Public domain software is not open-source?
Rick Moen
rick at linuxmafia.com
Mon Mar 3 19:16:57 UTC 2008
Quoting Ernest Prabhakar (ernest.prabhakar at gmail.com):
> If you're going to keep discussing this, at least try to make it into
> relevant FAQs.
1. Waiver of one's ability to assert a right is always an option, but
even if one cannot re-assert that right, there are always heirs and
creditors who might.
2. Abandonment of property naturally is a long-settled principle of
law, too: The abandoned property and eschewat statutes of various
juridictions determine who next acquires ownership, if you _do_ lose
ownership. (Many computerists confuse abandonment of property title
with its nullification. One suspects this is a key bit of confusion
behind the notion of creating public domain materials by fiat.)

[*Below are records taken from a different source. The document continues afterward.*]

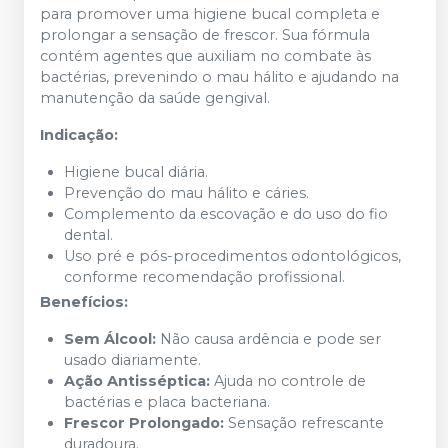
para promover uma higiene bucal completa e
prolongar a sensação de frescor. Sua fórmula
contém agentes que auxiliam no combate às
bactérias, prevenindo o mau hálito e ajudando na
manutenção da saúde gengival.
Indicação:
Higiene bucal diária.
Prevenção do mau hálito e cáries.
Complemento da escovação e do uso do fio
dental.
Uso pré e pós-procedimentos odontológicos,
conforme recomendação profissional.
Benefícios:
Sem Álcool:
Não causa ardência e pode ser
usado diariamente.
Ação Antisséptica:
Ajuda no controle de
bactérias e placa bacteriana.
Frescor Prolongado:
Sensação refrescante
duradoura.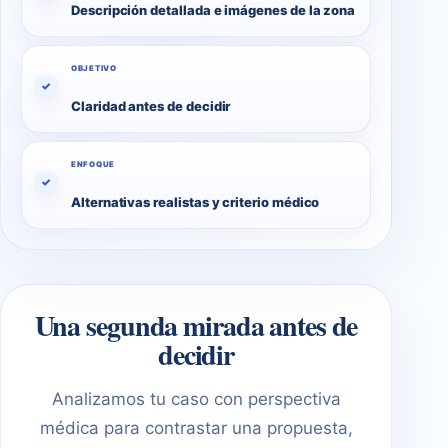
Descripción detallada e imágenes de la zona
OBJETIVO
✓
Claridad antes de decidir
ENFOQUE
✓
Alternativas realistas y criterio médico
Una segunda mirada antes de
decidir
Analizamos tu caso con perspectiva
médica para contrastar una propuesta,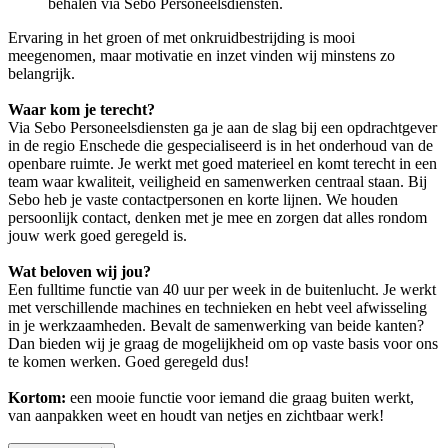
behalen via Sebo Personeelsdiensten.
Ervaring in het groen of met onkruidbestrijding is mooi
meegenomen, maar motivatie en inzet vinden wij minstens zo
belangrijk.
Waar kom je terecht?
Via Sebo Personeelsdiensten ga je aan de slag bij een opdrachtgever
in de regio Enschede die gespecialiseerd is in het onderhoud van de
openbare ruimte. Je werkt met goed materieel en komt terecht in een
team waar kwaliteit, veiligheid en samenwerken centraal staan. Bij
Sebo heb je vaste contactpersonen en korte lijnen. We houden
persoonlijk contact, denken met je mee en zorgen dat alles rondom
jouw werk goed geregeld is.
Wat beloven wij jou?
Een fulltime functie van 40 uur per week in de buitenlucht. Je werkt
met verschillende machines en technieken en hebt veel afwisseling
in je werkzaamheden. Bevalt de samenwerking van beide kanten?
Dan bieden wij je graag de mogelijkheid om op vaste basis voor ons
te komen werken. Goed geregeld dus!
Kortom:
een mooie functie voor iemand die graag buiten werkt,
van aanpakken weet en houdt van netjes en zichtbaar werk
!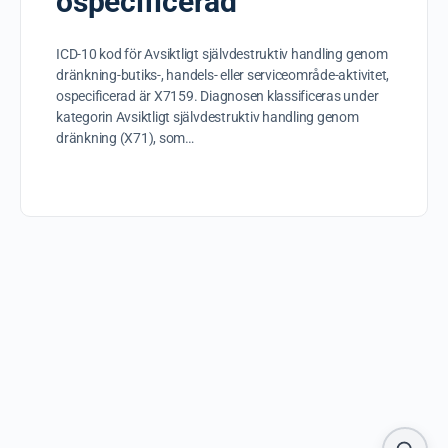
ospecificerad
ICD-10 kod för Avsiktligt självdestruktiv handling genom
dränkning-butiks-, handels- eller serviceområde-aktivitet,
ospecificerad är X7159. Diagnosen klassificeras under
kategorin Avsiktligt självdestruktiv handling genom
dränkning (X71), som…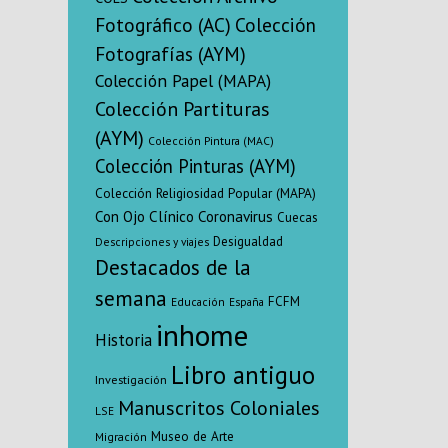
Fotográfico (AC)
Colección
Fotografías (AYM)
Colección Papel (MAPA)
Colección Partituras
(AYM)
Colección Pintura (MAC)
Colección Pinturas (AYM)
Colección Religiosidad Popular (MAPA)
Con Ojo Clínico
Coronavirus
Cuecas
Desigualdad
Descripciones y viajes
Destacados de la
semana
FCFM
Educación
España
inhome
Historia
Libro antiguo
Investigación
Manuscritos Coloniales
LSE
Museo de Arte
Migración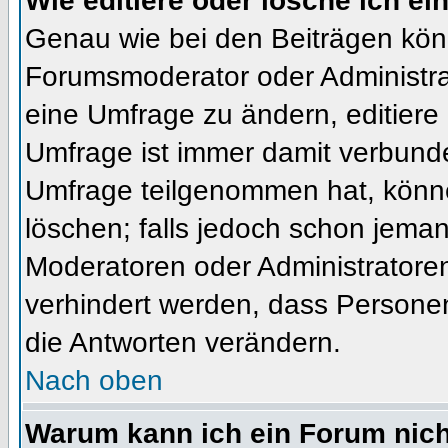
Wie editiere oder lösche ich e
Genau wie bei den Beiträgen kön
Forumsmoderator oder Administrat
eine Umfrage zu ändern, editiere
Umfrage ist immer damit verbund
Umfrage teilgenommen hat, könne
löschen; falls jedoch schon jema
Moderatoren oder Administratoren 
verhindert werden, dass Personen
die Antworten verändern.
Nach oben
Warum kann ich ein Forum nich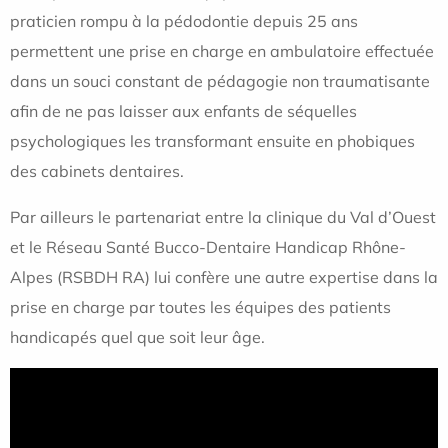
praticien rompu à la pédodontie depuis 25 ans
permettent une prise en charge en ambulatoire effectuée
dans un souci constant de pédagogie non traumatisante
afin de ne pas laisser aux enfants de séquelles
psychologiques les transformant ensuite en phobiques
des cabinets dentaires.
Par ailleurs le partenariat entre la clinique du Val d’Ouest
et le Réseau Santé Bucco-Dentaire Handicap Rhône-
Alpes (RSBDH RA) lui confère une autre expertise dans la
prise en charge par toutes les équipes des patients
handicapés quel que soit leur âge.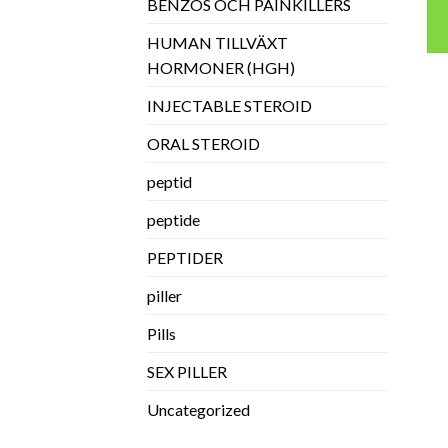
BENZOS OCH PAINKILLERS
HUMAN TILLVÄXT
HORMONER (HGH)
INJECTABLE STEROID
ORAL STEROID
peptid
peptide
PEPTIDER
piller
Pills
SEX PILLER
Uncategorized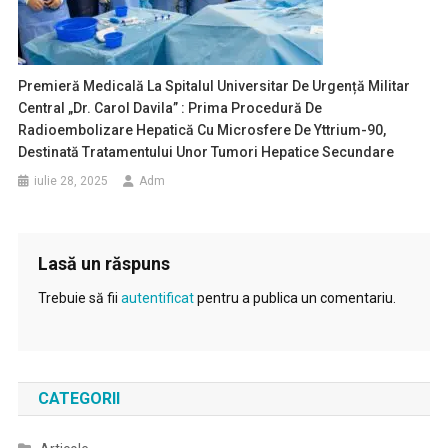
Premieră Medicală La Spitalul Universitar De Urgență Militar
Central „Dr. Carol Davila” : Prima Procedură De
Radioembolizare Hepatică Cu Microsfere De Yttrium-90,
Destinată Tratamentului Unor Tumori Hepatice Secundare
iulie 28, 2025
Adm
Lasă un răspuns
Trebuie să fii
autentificat
pentru a publica un comentariu.
CATEGORII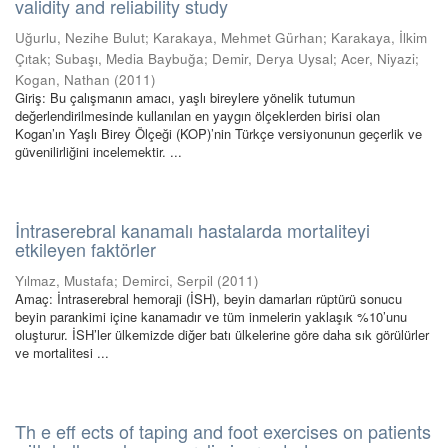
validity and reliability study
Uğurlu, Nezihe Bulut
;
Karakaya, Mehmet Gürhan
;
Karakaya, İlkim
Çıtak
;
Subaşı, Media Baybuğa
;
Demir, Derya Uysal
;
Acer, Niyazi
;
Kogan, Nathan
(
2011
)
Giriş: Bu çalışmanın amacı, yaşlı bireylere yönelik tutumun
değerlendirilmesinde kullanılan en yaygın ölçeklerden birisi olan
Kogan’ın Yaşlı Birey Ölçeği (KOP)’nin Türkçe versiyonunun geçerlik ve
güvenilirliğini incelemektir. ...
İntraserebral kanamalı hastalarda mortaliteyi
etkileyen faktörler
Yılmaz, Mustafa
;
Demirci, Serpil
(
2011
)
Amaç: İntraserebral hemoraji (İSH), beyin damarları rüptürü sonucu
beyin parankimi içine kanamadır ve tüm inmelerin yaklaşık %10’unu
oluşturur. İSH’ler ülkemizde diğer batı ülkelerine göre daha sık görülürler
ve mortalitesi ...
Th e eff ects of taping and foot exercises on patients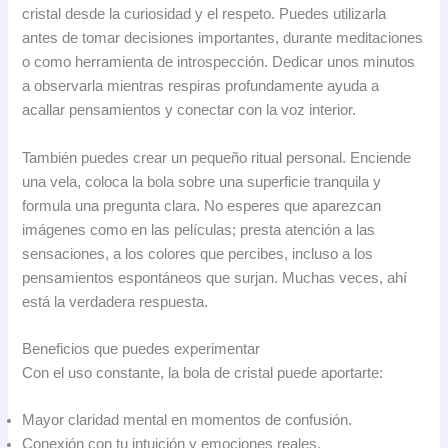
cristal desde la curiosidad y el respeto. Puedes utilizarla
antes de tomar decisiones importantes, durante meditaciones
o como herramienta de introspección. Dedicar unos minutos
a observarla mientras respiras profundamente ayuda a
acallar pensamientos y conectar con la voz interior.
También puedes crear un pequeño ritual personal. Enciende
una vela, coloca la bola sobre una superficie tranquila y
formula una pregunta clara. No esperes que aparezcan
imágenes como en las películas; presta atención a las
sensaciones, a los colores que percibes, incluso a los
pensamientos espontáneos que surjan. Muchas veces, ahí
está la verdadera respuesta.
Beneficios que puedes experimentar
Con el uso constante, la bola de cristal puede aportarte:
Mayor claridad mental en momentos de confusión.
Conexión con tu intuición y emociones reales.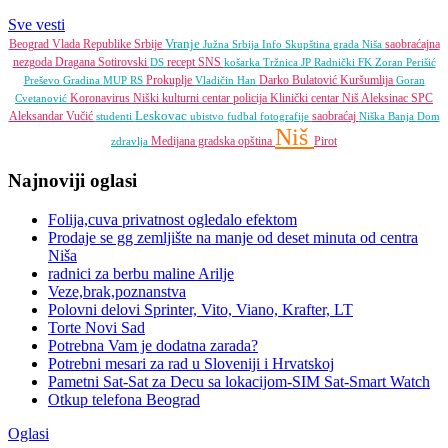
Sve vesti
Vranje
Beograd
Vlada Republike Srbije
saobraćajna
Južna Srbija Info
Skupština grada Niša
nezgoda
Dragana Sotirovski
recept
SNS
DS
košarka
Tržnica JP
Radnički FK
Zoran Perišić
Prokuplje
Darko Bulatović
Kuršumlija
Preševo
Gradina
MUP RS
Vladičin Han
Goran
Koronavirus
Niški kulturni centar
policija
Klinički centar Niš
Aleksinac
SPC
Cvetanović
Leskovac
Aleksandar Vučić
saobraćaj
studenti
ubistvo
fudbal
fotografije
Niška Banja
Dom
Niš
Medijana gradska opština
Pirot
zdravlja
Najnoviji oglasi
Folija,cuva privatnost ogledalo efektom
Prodaje se gg zemljište na manje od deset minuta od centra
Niša
radnici za berbu maline Arilje
Veze,brak,poznanstva
Polovni delovi Sprinter, Vito, Viano, Krafter, LT
Torte Novi Sad
Potrebna Vam je dodatna zarada?
Potrebni mesari za rad u Sloveniji i Hrvatskoj
Pametni Sat-Sat za Decu sa lokacijom-SIM Sat-Smart Watch
Otkup telefona Beograd
Oglasi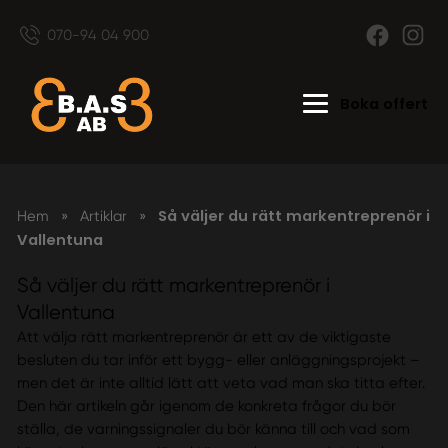
070-94 04 900
Boka offert
Så väljer du rätt markentreprenör i
Hem
»
Artiklar
»
Vallentuna
Så väljer du rätt markentreprenör i
Vallentuna
Att välja rätt markentreprenör är ett av de viktigaste
besluten du tar inför ett bygg- eller anläggningsprojekt –
men det är inte alltid lätt att veta vad man ska titta efter.
Den här artikeln går igenom de konkreta frågor du bör
ställa, de varningssignaler du bör känna till och vad som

All of the rather random stew of US judicial opinions quoted by Ernie
(and, I would guess, posted by Terenkov) are consistent with the two
points, above.
To sum: You can _purport_ to put your (unexpired) copyright into the
public domain. If you do, the effect in any given jurisdiction may owe
more to the whims of a local judge than to anything else. He/she may
rule that you've abandoned your property. He/she may rule that you've
waived your personal right to enforce your various copyright rights
against others -- and might rule that your heirs/assigns/creditors could
re-assert that right. He/she may rule that you've done nothing with any
legal effect.
I sincerely hope OSI doesn't join those who mislead the public into
making such declarations in expectation of them having a deterministic
legal effect that is consistent across jurisdictions.